**Work order**
The reply should hold every line of the data below, unchanged, and none of the pictures.

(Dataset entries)
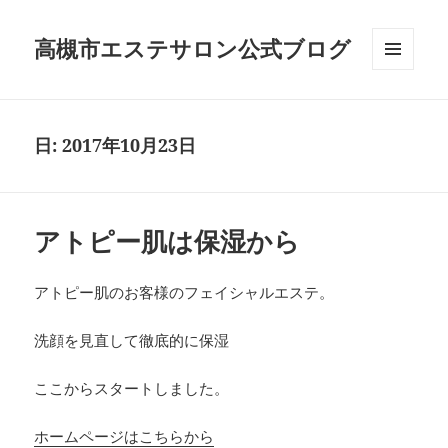
高槻市エステサロン公式ブログ
メニュ
ーとウ
ィジェ
ット
日:
2017年10月23日
アトピー肌は保湿から
アトピー肌のお客様のフェイシャルエステ。
洗顔を見直して徹底的に保湿
ここからスタートしました。
ホームページはこちらから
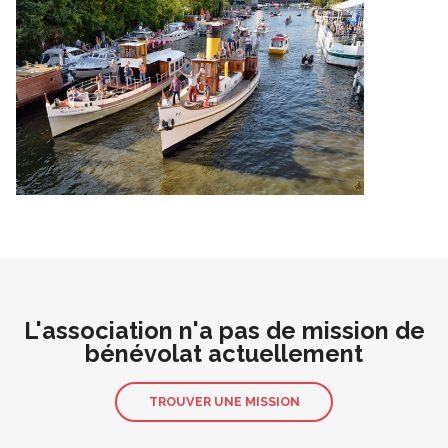
L'association n'a pas de mission de
bénévolat actuellement
TROUVER UNE MISSION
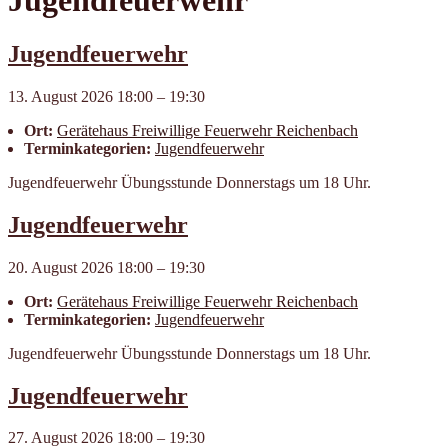
Jugendfeuerwehr
Jugendfeuerwehr
13. August 2026 18:00
–
19:30
Ort:
Geräte­haus Frei­willige Feuer­wehr Reichen­bach
Terminkategorien:
Jugendfeuerwehr
Jugendfeuerwehr Übungsstunde Donnerstags um 18 Uhr.
Jugendfeuerwehr
20. August 2026 18:00
–
19:30
Ort:
Geräte­haus Frei­willige Feuer­wehr Reichen­bach
Terminkategorien:
Jugendfeuerwehr
Jugendfeuerwehr Übungsstunde Donnerstags um 18 Uhr.
Jugendfeuerwehr
27. August 2026 18:00
–
19:30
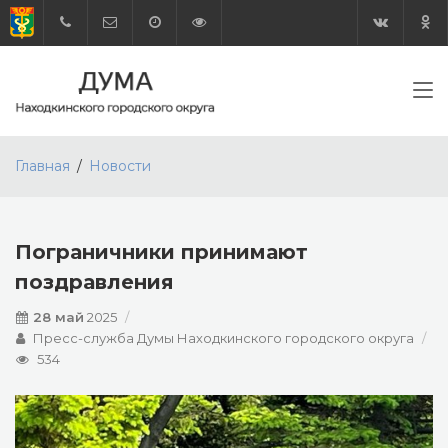
Главная
Новости
Пограничники принимают
поздравления
28 май
2025
Пресс-служба Думы Находкинского городского округа
534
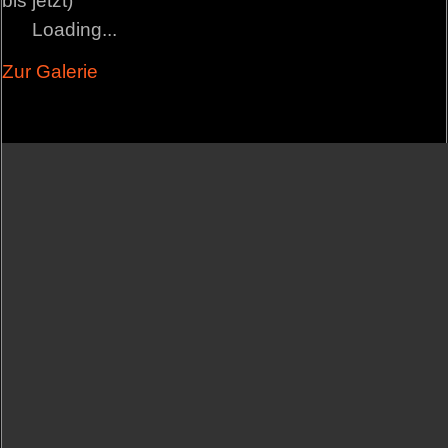
bis jetzt)
Loading...
Zur Galerie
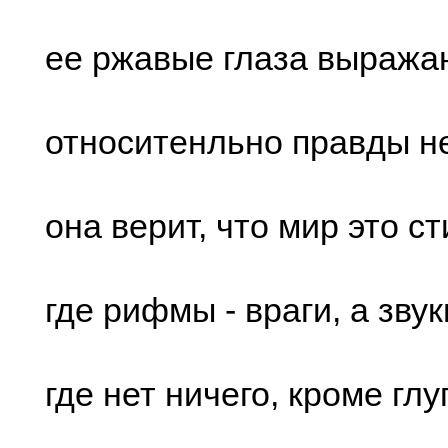
ее ржавые глаза выража
относитенльно правды н
она верит, что мир это с
где рифмы - враги, а звук
где нет ничего, кроме глу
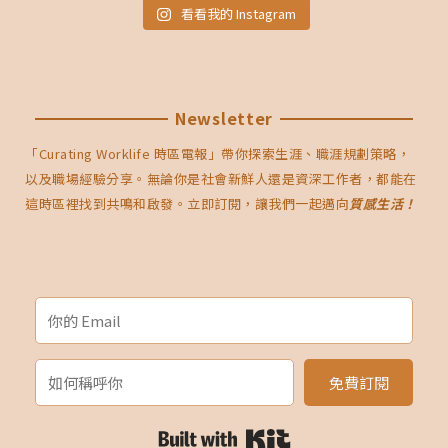
看看我的 Instagram
Newsletter
「Curating Worklife 時區電報」帶你探索生涯、職涯規劃策略，
以及職場經驗分享。無論你是社會新鮮人還是資深工作者，都能在
這時區裡找到共鳴和啟發。立即訂閱，讓我們一起邁向
質感生活！
免費訂閱
Built with Kit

**Answer below**
高槻市エステサロン公式ブログ
メニュ
ーとウ
ィジェ
ット
日:
2017年10月23日
アトピー肌は保湿から
アトピー肌のお客様のフェイシャルエステ。
洗顔を見直して徹底的に保湿
ここからスタートしました。
ホームページはこちらから
L'association n'a pas de mission de
bénévolat actuellement
TROUVER UNE MISSION
Jugendfeuerwehr
Jugendfeuerwehr
13. August 2026 18:00
–
19:30
Ort:
Geräte­haus Frei­willige Feuer­wehr Reichen­bach
Terminkategorien:
Jugendfeuerwehr
Jugendfeuerwehr Übungsstunde Donnerstags um 18 Uhr.
Jugendfeuerwehr
20. August 2026 18:00
–
19:30
Ort:
Geräte­haus Frei­willige Feuer­wehr Reichen­bach
Terminkategorien:
Jugendfeuerwehr
Jugendfeuerwehr Übungsstunde Donnerstags um 18 Uhr.
Jugendfeuerwehr
27. August 2026 18:00
–
19:30
Главная
Новости
Пограничники принимают
поздравления
28 май
2025
Пресс-служба Думы Находкинского городского округа
534
bis jetzt)
Loading...
Zur Galerie
ее ржавые глаза выража
относитенльно правды н
она верит, что мир это с
где рифмы - враги, а звук
где нет ничего, кроме глу
看看我的 Instagram
Newsletter
「Curating Worklife 時區電報」帶你探索生涯、職涯規劃策略，
以及職場經驗分享。無論你是社會新鮮人還是資深工作者，都能在
這時區裡找到共鳴和啟發。立即訂閱，讓我們一起邁向
質感生活！
免費訂閱
Built with Kit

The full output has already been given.